The second picture is the mast topper. I took a 1 inch galvanized pipe 4 inches long and connected to a standard 1 inch T connector. I then double reduced (ie.. 1 inch to 3/4, then 3/4 to 1/2 standard pipe thread). I then slid a 1/2 inch dia rod about 3 ft long and mounted 1 ft from one end of the rod. I used mild steel rod and (it's not quite strong enough, it also rusts easily), If I ever do it again I will use stainless rod. With stainless rod you shouldn't need the guy cable brace over the top of the unit. I tapped both ends of the 1/2 inch rod and put in eye bolts. I then took some 3/8 threaded rod about 8 inches long and slid it into the 4 inch long 1 inch pipe. I filled some of the space around the 3/8 rod with PVC pipe (several diameters inside each other) to keep the threaded rod on center. I then put everything in my vice upside down with the threaded rod removed. I then filled the whole inside of the T connector inside with West Epoxy (any epoxy will work), then shoved the threaded rod back into the hole all the way to the bottom. I filed a couple notches into the 1/2 inch rod (under the epoxy) so it can't work loose. After everything set up I took a piece of 3/8 PP hose and slid it over the threaded rod (siliconed it onto the threaded rod). Now you slip the new mast topper into the top of the mast, then with a hack saw adjust the length of the 3/8 rod so the end of the rod is the contact point to the side of the 5/16 bolt inside the brass drain pipe, and there is a small gap between the end of the brass pipe and the flange of the T connector (much less friction when firling if you have a single point of contact in the center, the PP tubing prevents the threaded rod from cutting into the notch at the top of the mast), Actually if I ever need to do it again I will use just standard 3/8 aluminum rod (not threaded). The ring nearest to the T connector is where I clip the jib sail on. The other one midway out is no longer used. The spinnaker clips onto the end eye bolt (on the short end). The rear stay line clips to the long end of the mast topper, then back to the rear lifting padeye. The whole works took me about 2-3 hours to make, no special tools (just a hack saw and drill), everything was right off the shelf at Home Depot. The whole works can be put on or removed either in the water or on land (for low bridges). I'm sure something else could be machined up that looks way more nautical (expensive) using the same basic design concept.

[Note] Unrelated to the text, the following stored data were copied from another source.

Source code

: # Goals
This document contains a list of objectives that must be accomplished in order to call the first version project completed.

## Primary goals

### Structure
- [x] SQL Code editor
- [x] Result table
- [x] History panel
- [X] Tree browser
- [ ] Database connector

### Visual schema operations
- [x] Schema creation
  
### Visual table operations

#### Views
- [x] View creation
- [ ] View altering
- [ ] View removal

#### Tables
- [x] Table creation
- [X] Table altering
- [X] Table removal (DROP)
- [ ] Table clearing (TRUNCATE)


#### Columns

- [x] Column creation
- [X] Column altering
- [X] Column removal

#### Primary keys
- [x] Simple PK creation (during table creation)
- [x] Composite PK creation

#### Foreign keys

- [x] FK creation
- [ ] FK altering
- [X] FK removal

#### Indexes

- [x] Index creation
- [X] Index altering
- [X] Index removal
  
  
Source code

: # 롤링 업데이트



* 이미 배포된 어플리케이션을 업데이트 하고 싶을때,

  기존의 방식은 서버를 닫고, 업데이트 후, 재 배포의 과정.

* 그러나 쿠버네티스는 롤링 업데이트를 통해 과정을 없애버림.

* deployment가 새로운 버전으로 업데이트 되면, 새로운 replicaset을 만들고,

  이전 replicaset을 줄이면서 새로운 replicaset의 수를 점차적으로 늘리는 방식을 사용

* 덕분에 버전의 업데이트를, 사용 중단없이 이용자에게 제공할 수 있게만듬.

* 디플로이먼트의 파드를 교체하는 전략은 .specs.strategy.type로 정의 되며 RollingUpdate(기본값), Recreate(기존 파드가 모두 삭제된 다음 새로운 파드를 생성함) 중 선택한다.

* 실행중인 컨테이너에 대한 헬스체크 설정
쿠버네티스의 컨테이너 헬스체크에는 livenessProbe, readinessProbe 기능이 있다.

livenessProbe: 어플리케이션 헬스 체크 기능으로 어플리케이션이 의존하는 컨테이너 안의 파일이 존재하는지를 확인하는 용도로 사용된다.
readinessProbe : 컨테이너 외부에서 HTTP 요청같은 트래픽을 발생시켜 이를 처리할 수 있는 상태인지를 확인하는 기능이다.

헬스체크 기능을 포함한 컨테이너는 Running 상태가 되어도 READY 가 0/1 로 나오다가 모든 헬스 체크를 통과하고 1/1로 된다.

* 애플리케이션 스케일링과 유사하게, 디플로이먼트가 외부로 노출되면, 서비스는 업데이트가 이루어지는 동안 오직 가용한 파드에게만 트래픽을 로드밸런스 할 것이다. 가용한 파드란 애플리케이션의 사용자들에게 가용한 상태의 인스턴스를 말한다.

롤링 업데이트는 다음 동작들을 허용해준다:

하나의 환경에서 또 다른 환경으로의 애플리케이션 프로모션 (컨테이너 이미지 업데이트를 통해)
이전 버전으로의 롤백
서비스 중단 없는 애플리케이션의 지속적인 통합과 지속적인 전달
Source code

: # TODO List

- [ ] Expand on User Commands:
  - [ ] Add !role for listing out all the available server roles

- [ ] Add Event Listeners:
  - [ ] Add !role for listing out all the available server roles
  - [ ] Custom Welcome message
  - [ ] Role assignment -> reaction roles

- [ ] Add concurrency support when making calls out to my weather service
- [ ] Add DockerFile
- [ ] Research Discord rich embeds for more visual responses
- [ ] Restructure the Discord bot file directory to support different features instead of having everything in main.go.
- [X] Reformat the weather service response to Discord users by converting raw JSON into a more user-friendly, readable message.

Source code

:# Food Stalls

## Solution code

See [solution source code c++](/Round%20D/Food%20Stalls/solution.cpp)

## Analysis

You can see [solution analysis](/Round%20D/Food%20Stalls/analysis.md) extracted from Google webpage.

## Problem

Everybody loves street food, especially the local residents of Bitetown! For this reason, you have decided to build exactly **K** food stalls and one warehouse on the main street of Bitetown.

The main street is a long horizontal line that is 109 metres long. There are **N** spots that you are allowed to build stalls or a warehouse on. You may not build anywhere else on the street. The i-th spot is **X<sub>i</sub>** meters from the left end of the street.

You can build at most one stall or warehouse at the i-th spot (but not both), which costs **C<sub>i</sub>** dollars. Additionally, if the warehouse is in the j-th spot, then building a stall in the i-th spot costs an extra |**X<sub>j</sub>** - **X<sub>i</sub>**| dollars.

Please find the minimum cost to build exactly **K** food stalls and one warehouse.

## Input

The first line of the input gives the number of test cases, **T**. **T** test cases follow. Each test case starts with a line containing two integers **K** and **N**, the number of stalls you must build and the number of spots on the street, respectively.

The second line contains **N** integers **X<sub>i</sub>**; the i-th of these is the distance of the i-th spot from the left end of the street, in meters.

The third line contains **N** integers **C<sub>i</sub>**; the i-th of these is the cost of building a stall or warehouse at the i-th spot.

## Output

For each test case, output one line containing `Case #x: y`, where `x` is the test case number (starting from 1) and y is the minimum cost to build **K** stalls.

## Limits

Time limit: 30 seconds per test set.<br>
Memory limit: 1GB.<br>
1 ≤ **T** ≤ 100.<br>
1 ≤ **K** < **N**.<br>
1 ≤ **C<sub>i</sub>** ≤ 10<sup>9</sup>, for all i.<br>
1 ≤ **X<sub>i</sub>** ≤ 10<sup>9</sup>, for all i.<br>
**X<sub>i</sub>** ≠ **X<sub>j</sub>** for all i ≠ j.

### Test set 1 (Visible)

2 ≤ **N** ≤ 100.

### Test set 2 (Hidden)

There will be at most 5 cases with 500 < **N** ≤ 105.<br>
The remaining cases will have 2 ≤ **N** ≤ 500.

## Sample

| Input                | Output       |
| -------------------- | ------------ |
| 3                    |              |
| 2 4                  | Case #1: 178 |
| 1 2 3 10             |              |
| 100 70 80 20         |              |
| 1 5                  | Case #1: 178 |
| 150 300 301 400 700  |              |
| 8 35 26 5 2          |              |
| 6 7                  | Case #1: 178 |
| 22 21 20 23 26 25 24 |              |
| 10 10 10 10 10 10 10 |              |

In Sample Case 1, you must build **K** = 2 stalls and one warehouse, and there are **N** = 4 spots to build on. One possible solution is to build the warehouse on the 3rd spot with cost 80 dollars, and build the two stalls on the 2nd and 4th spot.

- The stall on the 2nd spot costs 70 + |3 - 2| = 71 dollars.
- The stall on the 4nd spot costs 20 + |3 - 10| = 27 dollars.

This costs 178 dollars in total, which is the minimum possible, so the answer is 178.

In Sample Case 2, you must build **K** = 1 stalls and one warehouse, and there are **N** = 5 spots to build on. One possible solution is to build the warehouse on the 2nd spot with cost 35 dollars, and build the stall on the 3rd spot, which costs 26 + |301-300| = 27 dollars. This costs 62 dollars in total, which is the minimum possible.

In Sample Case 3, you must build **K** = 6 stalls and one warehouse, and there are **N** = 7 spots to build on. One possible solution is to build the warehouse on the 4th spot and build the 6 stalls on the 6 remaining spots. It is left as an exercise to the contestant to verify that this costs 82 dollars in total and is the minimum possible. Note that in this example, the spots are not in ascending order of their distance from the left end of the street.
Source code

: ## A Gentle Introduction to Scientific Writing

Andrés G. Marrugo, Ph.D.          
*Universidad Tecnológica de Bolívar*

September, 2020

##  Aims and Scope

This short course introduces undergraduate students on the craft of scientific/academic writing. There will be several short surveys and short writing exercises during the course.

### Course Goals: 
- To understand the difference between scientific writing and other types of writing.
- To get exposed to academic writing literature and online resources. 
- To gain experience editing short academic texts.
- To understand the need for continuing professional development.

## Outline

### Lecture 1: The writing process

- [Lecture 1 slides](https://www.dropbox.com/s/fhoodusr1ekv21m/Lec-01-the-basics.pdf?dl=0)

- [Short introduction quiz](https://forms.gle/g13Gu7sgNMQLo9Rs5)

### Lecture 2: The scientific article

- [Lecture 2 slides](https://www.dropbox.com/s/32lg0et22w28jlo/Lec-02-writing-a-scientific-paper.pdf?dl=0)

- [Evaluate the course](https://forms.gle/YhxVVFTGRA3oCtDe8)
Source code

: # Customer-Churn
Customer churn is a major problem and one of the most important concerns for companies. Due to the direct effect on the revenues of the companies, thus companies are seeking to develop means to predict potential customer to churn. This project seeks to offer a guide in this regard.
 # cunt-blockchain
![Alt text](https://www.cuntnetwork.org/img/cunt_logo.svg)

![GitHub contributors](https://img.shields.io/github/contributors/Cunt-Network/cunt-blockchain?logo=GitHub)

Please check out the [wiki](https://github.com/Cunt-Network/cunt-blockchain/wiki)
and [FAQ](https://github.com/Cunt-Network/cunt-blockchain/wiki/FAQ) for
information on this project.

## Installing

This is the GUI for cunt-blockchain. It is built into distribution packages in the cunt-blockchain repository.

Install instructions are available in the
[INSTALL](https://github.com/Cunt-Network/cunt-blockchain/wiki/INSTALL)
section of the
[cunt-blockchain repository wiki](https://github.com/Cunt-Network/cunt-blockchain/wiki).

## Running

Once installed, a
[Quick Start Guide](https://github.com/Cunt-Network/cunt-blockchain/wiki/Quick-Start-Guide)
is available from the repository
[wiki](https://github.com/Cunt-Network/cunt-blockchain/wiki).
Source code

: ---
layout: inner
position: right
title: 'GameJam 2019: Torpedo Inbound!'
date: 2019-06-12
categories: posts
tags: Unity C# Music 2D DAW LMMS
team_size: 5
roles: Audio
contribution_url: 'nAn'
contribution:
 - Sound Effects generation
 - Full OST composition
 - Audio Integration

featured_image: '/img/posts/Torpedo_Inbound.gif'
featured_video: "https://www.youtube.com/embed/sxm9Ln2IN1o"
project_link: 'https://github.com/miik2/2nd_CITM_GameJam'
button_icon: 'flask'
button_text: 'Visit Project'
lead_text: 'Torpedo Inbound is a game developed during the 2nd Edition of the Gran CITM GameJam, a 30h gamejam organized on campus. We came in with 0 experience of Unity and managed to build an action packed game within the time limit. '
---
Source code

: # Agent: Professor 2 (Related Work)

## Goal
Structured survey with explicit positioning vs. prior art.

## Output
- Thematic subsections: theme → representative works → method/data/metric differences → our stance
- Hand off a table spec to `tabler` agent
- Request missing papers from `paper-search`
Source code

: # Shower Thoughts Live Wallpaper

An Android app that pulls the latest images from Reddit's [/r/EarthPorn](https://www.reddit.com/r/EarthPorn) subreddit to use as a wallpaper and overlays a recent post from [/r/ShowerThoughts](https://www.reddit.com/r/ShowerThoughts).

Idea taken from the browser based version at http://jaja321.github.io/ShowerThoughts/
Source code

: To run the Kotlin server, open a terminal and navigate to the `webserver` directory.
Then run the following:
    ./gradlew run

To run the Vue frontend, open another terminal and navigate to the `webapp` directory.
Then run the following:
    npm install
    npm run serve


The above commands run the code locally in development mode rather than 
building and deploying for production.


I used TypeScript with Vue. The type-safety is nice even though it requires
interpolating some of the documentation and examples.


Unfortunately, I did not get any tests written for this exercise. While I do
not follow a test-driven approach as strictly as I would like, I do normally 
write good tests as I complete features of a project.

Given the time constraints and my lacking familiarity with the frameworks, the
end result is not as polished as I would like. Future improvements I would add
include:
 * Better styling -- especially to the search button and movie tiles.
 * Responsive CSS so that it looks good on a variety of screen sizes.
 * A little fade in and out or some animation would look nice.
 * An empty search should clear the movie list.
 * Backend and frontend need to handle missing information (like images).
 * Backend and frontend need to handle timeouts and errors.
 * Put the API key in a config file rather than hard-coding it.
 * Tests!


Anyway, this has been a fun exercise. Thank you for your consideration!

The rear stay line is a simple 1/4 inch nylon rope (stretchy) that keeps the mast from pulling forward too hard, It's stretchy rope so everything is forgiving. The mast topper and stay line do not interfere with the natural flex and bending of the mast.
It's actually kind of funny, all the parts you see in the pictures I made in spring/summer 2010, and wrote about in great detail on how to construct this stuff in the posting Ultimate Tandem Island (
viewtopic.php?f=69&t=33720 ).
I have way over 2000 miles on all this stuff now in all kinds of conditions (35mph winds, 4 ft waves, etc) and have had no issues at all, except the sails starting to look ratty and in need of replacement, time to break out the old sewing machine again.
Chances are that that AI bow would have folded with or without the jib, when he hit the sand bar.